You are one hell of an amazing person. You know it in your heart that you are more than just a “failure”. If there were anyone here who was the “failure”, we both know that it isn’t you.
I still love you with all my heart, and I probably always will. It’s still you that I see standing next to me when all my dreams come true. It’s still you that I see lying next to me, snuggled up in bed during a heavy thunderstorm. It’s still you.
I’m not sure if giving you my all was ever enough, or was always too much – but believe me when I tell you that I tried. I’m sorry for gripping on you too tight. I never meant to, and I’m sure that I never meant for any of this to happen.
Me letting you breathe was hopefully the first step into fixing things, to making things right again. I hope that by respecting your space and leaving you alone didn’t send you the wrong message. I still care. I’m still here. I’m just keeping my distance because I want you to clear your head, and to listen to what your heart is telling you. I wanted you to have the freedom to do the things you so long wanted to do, to go back to the things you missed, to make your own decisions without me hovering. I hope you didn’t think that I no longer cared. I just wanted you to be happy again.

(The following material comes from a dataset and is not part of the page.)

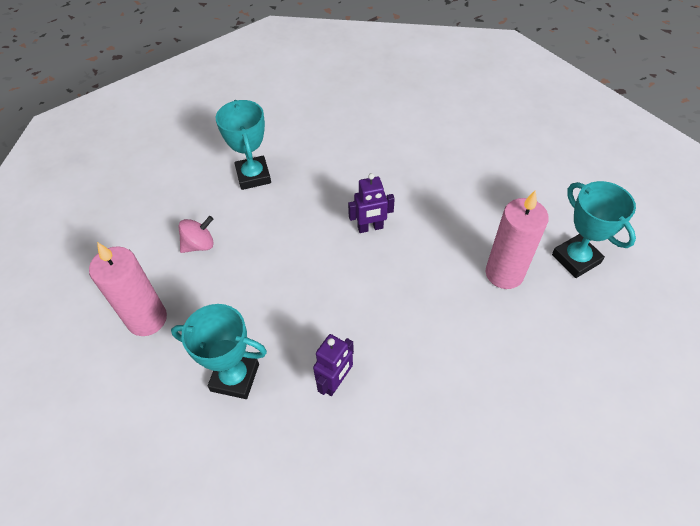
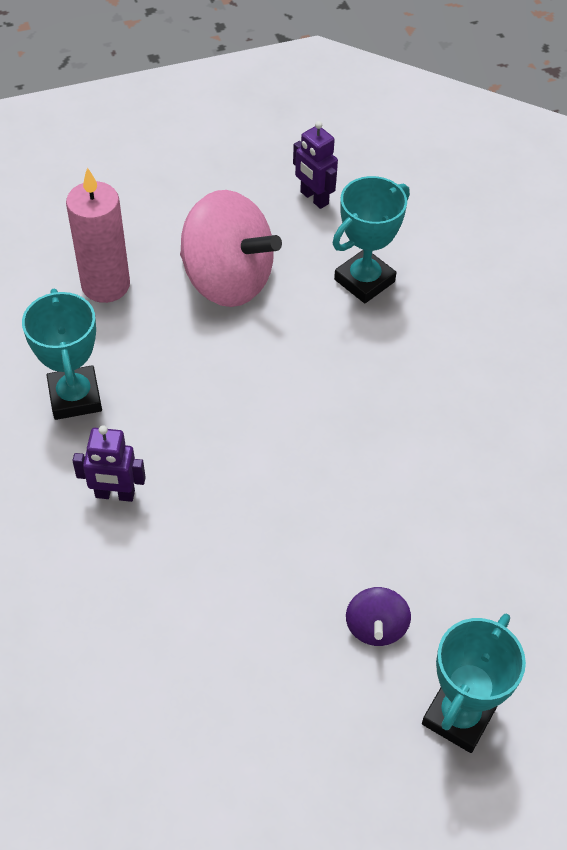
camera: 60 degrees right, 0 degrees up
pink spinning top [178,216,214,253] -> pink spinning top [180,190,282,307], size x2.15
purple robot [348,173,395,233] -> purple robot moved to [293,121,338,209]
pink candle [486,190,549,289] -> purple spinning top [346,587,411,646]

I know that I should be considering whatever you’re feeling at the moment. I don’t exactly know what it is, whether you’re happy, you’re hurting, or you’re feeling relieved. I’m not entirely sure, but I want you to know that you are allowed to feel it.
I love you still, and I want the best for you. Always.
I just want you to feel better. I wish I could take away all the pain that you’re feeling right now, I wish there was something I could do. The silence is definitely deafening but it’s getting quite bearable, knowing that we both need it, more than anything else right now. I want you to know that I’m here. I’ll be here when you’re ready. I’ll always be here.